ÉNONCÉ:
D'après l'extrait sur la politique agricole commune, quelle réduction de son budget en euros courants la Commission européenne propose-t-elle ?

EXTRAIT DU DOCUMENT:
+++++

À la veille des débats sur le projet de loi portant sur l’agriculture et l’alimentation, cette proposition de résolution européenne tient lieu de signal d’alarme.
Dans ses propositions relatives au cadre financier pluriannuel 2021-2027, la Commission européenne propose une réduction de 5 % du budget de la politique agricole commune en euros courants. Les aides directes aux agriculteurs, qui représentent pourtant une part non négligeable des revenus de ceux-ci, accuseraient une baisse de 4 % en euros constants, soit 80 % de la baisse annoncée du budget total.
En opérant une coupe budgétaire drastique, cette proposition de la Commission européenne revient à faire de la politique agricole commune une variable d’ajustement du budget européen et à considérer l’agriculture comme une simple valeur ajoutée à l’architecture européenne, alors qu’elle en est le ciment.

+++++

MATÉRIEL PRÉSENTÉ:
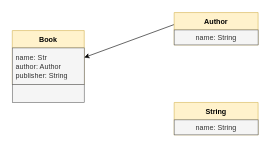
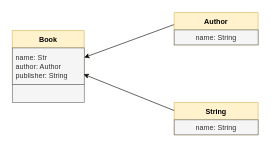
  <mxCell id="0" />
  <mxCell id="1" parent="0" />
  <mxCell id="2" value="Book" style="swimlane;fontStyle=1;align=center;verticalAlign=middle;childLayout=stackLayout;horizontal=1;startSize=29;horizontalStack=0;resizeParent=1;resizeParentMax=0;resizeLast=0;collapsible=0;marginBottom=0;html=1;whiteSpace=wrap;fillColor=#fff2cc;strokeColor=#d6b656;" vertex="1" parent="1"><mxGeometry x="20" y="50" width="120" height="90" as="geometry" /></mxCell>
  <mxCell id="3" value="name: Str&lt;br&gt;author: Author&lt;br&gt;publisher: String" style="text;html=1;strokeColor=#666666;fillColor=#f5f5f5;align=left;verticalAlign=middle;spacingLeft=4;spacingRight=4;overflow=hidden;rotatable=0;points=[[0,0.5],[1,0.5]];portConstraint=eastwest;whiteSpace=wrap;fontColor=#333333;" vertex="1" parent="2"><mxGeometry y="29" width="120" height="61" as="geometry" /></mxCell>
  <mxCell id="4" value="" style="text;html=1;align=left;verticalAlign=middle;spacingLeft=4;spacingRight=4;overflow=hidden;rotatable=0;points=[[0,0.5],[1,0.5]];portConstraint=eastwest;whiteSpace=wrap;fillColor=#f5f5f5;fontColor=#333333;strokeColor=#666666;" vertex="1" parent="1"><mxGeometry x="20" y="140" width="120" height="30" as="geometry" /></mxCell>
  <mxCell id="5" value="" style="endArrow=classic;html=1;rounded=0;entryX=1;entryY=0.5;entryDx=0;entryDy=0;" edge="1" parent="1" target="2"><mxGeometry width="50" height="50" relative="1" as="geometry"><mxPoint x="290" y="40" as="sourcePoint" /><mxPoint x="260" y="120" as="targetPoint" /></mxGeometry></mxCell>
  <mxCell id="6" value="String" style="swimlane;fontStyle=1;align=center;verticalAlign=middle;childLayout=stackLayout;horizontal=1;startSize=29;horizontalStack=0;resizeParent=1;resizeParentMax=0;resizeLast=0;collapsible=0;marginBottom=0;html=1;whiteSpace=wrap;fillColor=#fff2cc;strokeColor=#d6b656;" vertex="1" parent="1"><mxGeometry x="290" y="170" width="140" height="54" as="geometry" /></mxCell>
  <mxCell id="7" value="name: String" style="text;html=1;strokeColor=#666666;fillColor=#f5f5f5;align=center;verticalAlign=middle;spacingLeft=4;spacingRight=4;overflow=hidden;rotatable=0;points=[[0,0.5],[1,0.5]];portConstraint=eastwest;whiteSpace=wrap;fontColor=#333333;" vertex="1" parent="6"><mxGeometry y="29" width="140" height="25" as="geometry" /></mxCell>
+ <mxCell id="8" value="" style="endArrow=classic;html=1;rounded=0;entryX=0.992;entryY=0.721;entryDx=0;entryDy=0;entryPerimeter=0;exitX=0;exitY=0.25;exitDx=0;exitDy=0;" edge="1" parent="1" source="6" target="3"><mxGeometry width="50" height="50" relative="1" as="geometry"><mxPoint x="230" y="210" as="sourcePoint" /><mxPoint x="280" y="160" as="targetPoint" /></mxGeometry></mxCell>
  <mxCell id="9" value="Author" style="swimlane;fontStyle=1;align=center;verticalAlign=middle;childLayout=stackLayout;horizontal=1;startSize=29;horizontalStack=0;resizeParent=1;resizeParentMax=0;resizeLast=0;collapsible=0;marginBottom=0;html=1;whiteSpace=wrap;fillColor=#fff2cc;strokeColor=#d6b656;" vertex="1" parent="1"><mxGeometry x="290" y="20" width="140" height="54" as="geometry" /></mxCell>
  <mxCell id="10" value="name: String" style="text;html=1;strokeColor=#666666;fillColor=#f5f5f5;align=center;verticalAlign=middle;spacingLeft=4;spacingRight=4;overflow=hidden;rotatable=0;points=[[0,0.5],[1,0.5]];portConstraint=eastwest;whiteSpace=wrap;fontColor=#333333;" vertex="1" parent="9"><mxGeometry y="29" width="140" height="25" as="geometry" /></mxCell>
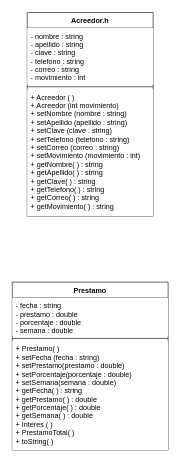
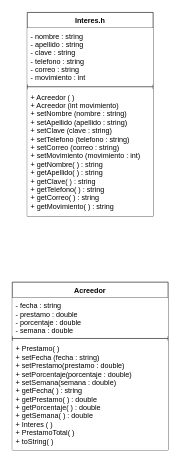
  <mxCell id="0" />
  <mxCell id="1" parent="0" />
- <mxCell id="2" value="Prestamo" style="swimlane;fontStyle=1;align=center;verticalAlign=top;childLayout=stackLayout;horizontal=1;startSize=26;horizontalStack=0;resizeParent=1;resizeParentMax=0;resizeLast=0;collapsible=1;marginBottom=0;" parent="1" vertex="1"><mxGeometry x="20" y="470" width="260" height="280" as="geometry" /></mxCell>
+ <mxCell id="2" value="Acreedor" style="swimlane;fontStyle=1;align=center;verticalAlign=top;childLayout=stackLayout;horizontal=1;startSize=26;horizontalStack=0;resizeParent=1;resizeParentMax=0;resizeLast=0;collapsible=1;marginBottom=0;" parent="1" vertex="1"><mxGeometry x="20" y="470" width="260" height="280" as="geometry" /></mxCell>
  <mxCell id="3" value="- fecha : string&#10;- prestamo : double&#10;- porcentaje : double&#10;- semana : double" style="text;strokeColor=none;fillColor=default;align=left;verticalAlign=top;spacingLeft=4;spacingRight=4;overflow=hidden;rotatable=0;points=[[0,0.5],[1,0.5]];portConstraint=eastwest;" parent="2" vertex="1"><mxGeometry y="26" width="260" height="64" as="geometry" /></mxCell>
  <mxCell id="4" value="" style="line;strokeWidth=1;fillColor=none;align=left;verticalAlign=middle;spacingTop=-1;spacingLeft=3;spacingRight=3;rotatable=0;labelPosition=right;points=[];portConstraint=eastwest;strokeColor=inherit;" parent="2" vertex="1"><mxGeometry y="90" width="260" height="8" as="geometry" /></mxCell>
  <mxCell id="5" value="+ Prestamo( )&#10;+ setFecha (fecha : string)&#10;+ setPrestamo(prestamo : double)&#10;+ setPorcentaje(porcentaje : double)&#10;+ setSemana(semana : double)&#10;+ getFecha( ) : string&#10;+ getPrestamo( ) : double&#10;+ getPorcentaje( ) : double&#10;+ getSemana( ) : double&#10;+ Interes ( )&#10;+ PrestamoTotal( )&#10;+ toString( )" style="text;strokeColor=none;fillColor=default;align=left;verticalAlign=top;spacingLeft=4;spacingRight=4;overflow=hidden;rotatable=0;points=[[0,0.5],[1,0.5]];portConstraint=eastwest;" parent="2" vertex="1"><mxGeometry y="98" width="260" height="182" as="geometry" /></mxCell>
- <mxCell id="6" value="Acreedor.h" style="swimlane;fontStyle=1;align=center;verticalAlign=top;childLayout=stackLayout;horizontal=1;startSize=26;horizontalStack=0;resizeParent=1;resizeParentMax=0;resizeLast=0;collapsible=1;marginBottom=0;fillColor=default;gradientColor=none;" parent="1" vertex="1"><mxGeometry x="45" y="20" width="210" height="340" as="geometry" /></mxCell>
+ <mxCell id="6" value="Interes.h" style="swimlane;fontStyle=1;align=center;verticalAlign=top;childLayout=stackLayout;horizontal=1;startSize=26;horizontalStack=0;resizeParent=1;resizeParentMax=0;resizeLast=0;collapsible=1;marginBottom=0;fillColor=default;gradientColor=none;" parent="1" vertex="1"><mxGeometry x="45" y="20" width="210" height="340" as="geometry" /></mxCell>
  <mxCell id="7" value="- nombre : string&#10;- apellido : string&#10;- clave : string&#10;- telefono : string&#10;- correo : string&#10;- movimiento : int" style="text;strokeColor=none;fillColor=default;align=left;verticalAlign=top;spacingLeft=4;spacingRight=4;overflow=hidden;rotatable=0;points=[[0,0.5],[1,0.5]];portConstraint=eastwest;" parent="6" vertex="1"><mxGeometry y="26" width="210" height="94" as="geometry" /></mxCell>
  <mxCell id="8" value="" style="line;strokeWidth=1;fillColor=none;align=left;verticalAlign=middle;spacingTop=-1;spacingLeft=3;spacingRight=3;rotatable=0;labelPosition=right;points=[];portConstraint=eastwest;strokeColor=inherit;" parent="6" vertex="1"><mxGeometry y="120" width="210" height="8" as="geometry" /></mxCell>
  <mxCell id="9" value="+ Acreedor ( )&#10;+ Acreedor (int movimiento)&#10;+ setNombre (nombre : string)&#10;+ setApellido (apellido : string)&#10;+ setClave (clave : string)&#10;+ setTelefono (telefono : string)&#10;+ setCorreo (correo : string)&#10;+ setMovimiento (movimiento : int)&#10;+ getNombre( ) : string&#10;+ getApellido( ) : string&#10;+ getClave( ) : string&#10;+ getTelefono( ) : string&#10;+ getCorreo( ) : string&#10;+ getMovimiento( ) : string" style="text;strokeColor=none;fillColor=default;align=left;verticalAlign=top;spacingLeft=4;spacingRight=4;overflow=hidden;rotatable=0;points=[[0,0.5],[1,0.5]];portConstraint=eastwest;" parent="6" vertex="1"><mxGeometry y="128" width="210" height="212" as="geometry" /></mxCell>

+++++

RÉSULTAT:
Une réduction de 5 %.